Something that I enjoyed more than I thought I would about this series is the introduction of new creatures into fantasy. Most fantasy writers rehash the same mythic creatures: dragons, elves, dwarves, goblins, etc. Essentially, variations on Tolkien’s creatures. Sanderson created new creatures and that’s something that doesn’t happen often in modern fantasy. The Kandra and the Mistwraiths – I don’t recall seeing things like that in fantasy before. Maybe they exist somewhere, but from my perspective they are brand new. I love that.
In my review of the first book, I mentioned how I loved the supporting characters but didn’t really connect with the main protagonist. That opinion stayed consistent throughout the series, but I warmed to Vin a bit. I think she deepened and expanded as her world did.
Kelsier is a fantastic character, but he’s more interesting for the world (and religion) that develops around him. The religions of this series essentially serve as another character and that’s a fascinating way to deepen the world and enhance the characters: give them something to question or believe in.
I do think this series needed more women. I didn’t appreciate Vin and she was the only main female character. Sure, Breeze had his love interest but she wasn’t in the first novel and didn’t have a strong place in the third. Maybe Sanderson didn’t feel comfortable writing women at this point, but I think the series hurts from a lack of that perspective.
Marsh. Marsh is one of the best characters I’ve ever read.Especially in the last book, the tension he is under, the stakes he is holding, the weight of what he has to deal with is absurdly powerful. The idea of a good guy forced to be a bad guy, holding out for that one moment he can be good again…man. Powerful. I loved the complexity of Marsh and he was one of my favorite characters despite the more gruesome aspects of his later life.

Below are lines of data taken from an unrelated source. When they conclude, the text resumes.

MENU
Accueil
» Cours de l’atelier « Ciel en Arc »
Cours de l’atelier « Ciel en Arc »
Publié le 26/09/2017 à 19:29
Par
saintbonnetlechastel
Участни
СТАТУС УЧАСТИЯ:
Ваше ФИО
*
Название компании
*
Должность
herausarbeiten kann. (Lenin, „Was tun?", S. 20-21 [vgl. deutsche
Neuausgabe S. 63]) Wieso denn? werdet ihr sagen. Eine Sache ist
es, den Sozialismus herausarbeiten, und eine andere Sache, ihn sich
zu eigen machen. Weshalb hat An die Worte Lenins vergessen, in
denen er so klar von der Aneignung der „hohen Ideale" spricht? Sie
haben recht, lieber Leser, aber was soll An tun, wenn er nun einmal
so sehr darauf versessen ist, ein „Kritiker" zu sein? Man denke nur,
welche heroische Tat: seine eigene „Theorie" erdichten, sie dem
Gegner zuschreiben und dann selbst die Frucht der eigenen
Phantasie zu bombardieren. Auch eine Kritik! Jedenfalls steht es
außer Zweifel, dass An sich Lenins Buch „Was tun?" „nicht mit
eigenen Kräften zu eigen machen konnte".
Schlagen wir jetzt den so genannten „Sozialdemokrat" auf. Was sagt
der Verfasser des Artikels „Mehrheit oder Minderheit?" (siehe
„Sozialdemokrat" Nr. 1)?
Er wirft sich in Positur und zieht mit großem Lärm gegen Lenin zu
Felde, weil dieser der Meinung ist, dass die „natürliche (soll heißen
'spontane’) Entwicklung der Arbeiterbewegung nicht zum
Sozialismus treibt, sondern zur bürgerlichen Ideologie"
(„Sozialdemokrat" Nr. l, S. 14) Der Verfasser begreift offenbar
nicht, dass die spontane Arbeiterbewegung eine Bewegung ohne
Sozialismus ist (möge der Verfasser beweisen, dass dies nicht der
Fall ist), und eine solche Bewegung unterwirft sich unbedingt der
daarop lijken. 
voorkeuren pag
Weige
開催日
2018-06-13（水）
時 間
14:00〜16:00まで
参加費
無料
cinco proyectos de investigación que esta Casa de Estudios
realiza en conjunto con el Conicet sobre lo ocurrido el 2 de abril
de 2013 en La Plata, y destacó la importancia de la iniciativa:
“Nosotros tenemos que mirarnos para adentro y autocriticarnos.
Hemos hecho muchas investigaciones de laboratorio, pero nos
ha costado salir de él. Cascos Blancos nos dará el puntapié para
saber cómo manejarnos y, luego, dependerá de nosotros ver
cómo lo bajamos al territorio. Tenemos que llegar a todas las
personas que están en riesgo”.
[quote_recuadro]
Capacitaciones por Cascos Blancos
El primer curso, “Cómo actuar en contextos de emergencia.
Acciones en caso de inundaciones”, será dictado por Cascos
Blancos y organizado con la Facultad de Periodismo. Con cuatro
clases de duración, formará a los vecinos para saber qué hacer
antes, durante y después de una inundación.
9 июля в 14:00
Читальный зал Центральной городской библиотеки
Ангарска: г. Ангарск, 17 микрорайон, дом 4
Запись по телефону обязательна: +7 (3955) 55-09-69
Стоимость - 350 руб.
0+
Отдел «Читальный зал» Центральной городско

This is really a fantastic series. I think most fans of fantasy would recommend this trilogy as a great entry point into both the Cosmere and modern fantasy. If you think it sounds fun to read about magic and other universes and strange creatures, but Lord of the Rings feels too daunting or The Wheel of Time is too much of a commitment, start here. The Mistborn series is short, fast-paced, and exceptionally written.